COMMUNIQUE de PRESSE

 

de M. Axel PONIATOWSKI

 

Vice-Président de la Commission des Affaires étrangères

Député du Val-d’Oise

 

 

Le 24 juin 2016

 

 

Europe : l’heure des choix

 

 

Les Britanniques ont tranché dans le vif. Malgré les incertitudes voire les menaces que représente leur choix, ils claquent la porte de l’Europe.

 

Ce vote n’est pas une simple poussée de fièvre ou l’opposition entre les élites et le peuple, les campagnes contre les villes, la finance contre le reste du monde. C’est l’expression d’une crispation qui n’a cessé de croître face à une gouvernance européenne sourde, aveugle et illisible.

 

Les Britanniques se sont jetés à l’eau en criant tout haut ce que beaucoup d’autres peuples européens pensent tout bas.

 

Les thèmes qui ont focalisé la campagne électorale sont la meilleure synthèse des maux qui frappent l’Europe d’aujourd’hui. Les partisans du « remain » et donc de l’Europe n’avaient pour seuls arguments que des arguments économiques, et de menace qui plus est ! Les partisans du « brexit » dénonçaient pour leur part l’autoroute de l’immigration massive rendue possible par l’Europe et la dilution de leur identité. La menace économique d’un côté, la menace d’immigration de l’autre. En résumé, le projet européen en est réduit aux menaces qu’il recèlerait.

 

Que fait-on maintenant ? Les débats sur plus d’intégration, moins d’intégration, à combien et comment vont repartir de plus belle. L’urgence n’est pas là. Comme l’a montré la campagne britannique, la question de l’immigration ne cessera d’affaiblir le projet européen si nous n’y répondons pas.

 

Pour cela deux actions doivent être menées d’urgence.
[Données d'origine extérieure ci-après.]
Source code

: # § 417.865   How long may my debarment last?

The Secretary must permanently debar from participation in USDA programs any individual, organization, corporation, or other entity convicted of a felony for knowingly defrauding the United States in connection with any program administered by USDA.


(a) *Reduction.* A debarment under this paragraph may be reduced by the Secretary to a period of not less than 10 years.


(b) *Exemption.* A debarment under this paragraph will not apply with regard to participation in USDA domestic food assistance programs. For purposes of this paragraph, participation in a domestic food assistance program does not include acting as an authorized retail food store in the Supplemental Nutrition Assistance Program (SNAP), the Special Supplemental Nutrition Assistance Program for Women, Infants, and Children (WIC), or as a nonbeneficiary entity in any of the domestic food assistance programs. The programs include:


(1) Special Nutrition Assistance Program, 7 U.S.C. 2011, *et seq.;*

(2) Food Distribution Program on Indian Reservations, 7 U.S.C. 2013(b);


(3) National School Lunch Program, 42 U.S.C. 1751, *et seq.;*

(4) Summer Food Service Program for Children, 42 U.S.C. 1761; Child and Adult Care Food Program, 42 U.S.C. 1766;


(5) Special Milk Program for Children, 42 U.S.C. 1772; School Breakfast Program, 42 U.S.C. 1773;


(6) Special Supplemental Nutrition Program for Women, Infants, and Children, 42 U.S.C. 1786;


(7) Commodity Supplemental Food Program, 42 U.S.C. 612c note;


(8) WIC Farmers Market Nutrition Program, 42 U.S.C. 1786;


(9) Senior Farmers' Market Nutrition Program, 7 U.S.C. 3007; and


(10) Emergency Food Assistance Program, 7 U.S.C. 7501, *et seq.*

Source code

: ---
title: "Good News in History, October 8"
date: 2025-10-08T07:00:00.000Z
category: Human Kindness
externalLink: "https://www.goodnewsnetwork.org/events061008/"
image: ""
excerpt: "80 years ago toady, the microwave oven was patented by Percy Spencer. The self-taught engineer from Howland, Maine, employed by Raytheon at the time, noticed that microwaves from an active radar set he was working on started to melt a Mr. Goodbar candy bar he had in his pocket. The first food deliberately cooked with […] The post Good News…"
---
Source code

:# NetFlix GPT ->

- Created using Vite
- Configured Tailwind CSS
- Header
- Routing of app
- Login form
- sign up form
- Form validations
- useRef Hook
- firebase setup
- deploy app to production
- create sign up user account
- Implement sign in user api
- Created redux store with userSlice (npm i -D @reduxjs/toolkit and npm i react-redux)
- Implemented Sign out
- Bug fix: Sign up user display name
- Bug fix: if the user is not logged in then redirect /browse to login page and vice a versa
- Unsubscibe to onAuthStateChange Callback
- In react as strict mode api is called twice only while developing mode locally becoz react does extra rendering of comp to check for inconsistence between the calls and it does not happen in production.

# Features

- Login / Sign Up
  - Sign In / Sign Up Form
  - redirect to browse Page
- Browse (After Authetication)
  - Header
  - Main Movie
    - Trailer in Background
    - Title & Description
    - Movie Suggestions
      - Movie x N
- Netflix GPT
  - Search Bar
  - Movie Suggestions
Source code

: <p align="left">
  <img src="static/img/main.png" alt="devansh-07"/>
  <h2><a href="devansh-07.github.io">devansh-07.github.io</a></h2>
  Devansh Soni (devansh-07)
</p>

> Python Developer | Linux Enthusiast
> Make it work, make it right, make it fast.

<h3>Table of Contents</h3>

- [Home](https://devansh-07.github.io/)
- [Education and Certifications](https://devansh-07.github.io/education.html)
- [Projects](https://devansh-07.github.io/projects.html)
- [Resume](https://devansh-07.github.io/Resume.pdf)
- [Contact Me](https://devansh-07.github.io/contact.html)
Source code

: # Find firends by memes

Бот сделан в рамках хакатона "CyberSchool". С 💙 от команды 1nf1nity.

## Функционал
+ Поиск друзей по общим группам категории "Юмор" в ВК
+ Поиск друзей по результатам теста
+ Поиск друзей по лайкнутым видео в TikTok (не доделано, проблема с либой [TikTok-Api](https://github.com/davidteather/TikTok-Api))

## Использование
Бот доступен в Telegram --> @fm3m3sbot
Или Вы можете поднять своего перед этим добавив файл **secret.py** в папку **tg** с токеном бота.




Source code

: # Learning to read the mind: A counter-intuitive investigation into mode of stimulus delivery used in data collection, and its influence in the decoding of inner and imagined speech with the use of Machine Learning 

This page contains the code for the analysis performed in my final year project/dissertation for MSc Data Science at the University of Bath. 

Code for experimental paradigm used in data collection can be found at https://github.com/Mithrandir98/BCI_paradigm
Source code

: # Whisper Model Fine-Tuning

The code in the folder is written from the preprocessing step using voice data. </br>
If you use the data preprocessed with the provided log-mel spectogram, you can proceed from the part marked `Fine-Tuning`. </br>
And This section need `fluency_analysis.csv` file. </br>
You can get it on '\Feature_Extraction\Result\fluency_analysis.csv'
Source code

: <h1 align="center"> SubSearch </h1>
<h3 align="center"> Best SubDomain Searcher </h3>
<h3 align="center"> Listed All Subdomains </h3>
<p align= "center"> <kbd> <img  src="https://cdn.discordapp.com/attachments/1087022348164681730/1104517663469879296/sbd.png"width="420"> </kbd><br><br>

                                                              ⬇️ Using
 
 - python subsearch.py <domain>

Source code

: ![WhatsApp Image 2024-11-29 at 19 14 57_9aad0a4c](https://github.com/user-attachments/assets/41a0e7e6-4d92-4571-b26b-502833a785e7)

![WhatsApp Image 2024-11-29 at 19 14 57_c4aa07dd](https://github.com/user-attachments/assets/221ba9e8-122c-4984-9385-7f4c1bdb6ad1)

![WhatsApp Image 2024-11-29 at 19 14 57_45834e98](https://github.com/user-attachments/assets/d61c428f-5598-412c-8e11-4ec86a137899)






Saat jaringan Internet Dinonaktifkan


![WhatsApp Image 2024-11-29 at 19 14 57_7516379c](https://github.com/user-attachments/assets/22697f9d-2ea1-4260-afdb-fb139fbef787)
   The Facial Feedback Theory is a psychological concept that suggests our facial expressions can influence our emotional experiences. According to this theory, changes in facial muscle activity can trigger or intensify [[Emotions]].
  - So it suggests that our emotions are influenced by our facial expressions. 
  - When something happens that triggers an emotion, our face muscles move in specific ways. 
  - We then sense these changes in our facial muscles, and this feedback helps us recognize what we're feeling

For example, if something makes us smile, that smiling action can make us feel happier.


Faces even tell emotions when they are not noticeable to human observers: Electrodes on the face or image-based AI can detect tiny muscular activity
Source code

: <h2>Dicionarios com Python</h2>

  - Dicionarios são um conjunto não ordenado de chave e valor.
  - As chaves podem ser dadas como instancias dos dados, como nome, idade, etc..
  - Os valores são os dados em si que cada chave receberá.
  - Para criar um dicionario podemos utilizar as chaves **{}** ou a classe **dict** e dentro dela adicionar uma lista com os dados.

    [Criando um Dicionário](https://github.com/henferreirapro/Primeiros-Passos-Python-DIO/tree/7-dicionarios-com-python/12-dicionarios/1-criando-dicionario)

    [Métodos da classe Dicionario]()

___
La première est de conduire une véritable politique de développement dans les pays subsahariens notamment afin de limiter le phénomène migratoire. La deuxième est d’accroître de manière significative les moyens de Frontex afin de sécuriser les frontières européennes.

 

Si ces deux priorités ne sont pas mises en œuvre rapidement, l’Europe pourrait bien entrer dans une longue période de violentes turbulences dont nous ne pouvons plus dire aujourd’hui si elle saura y résister.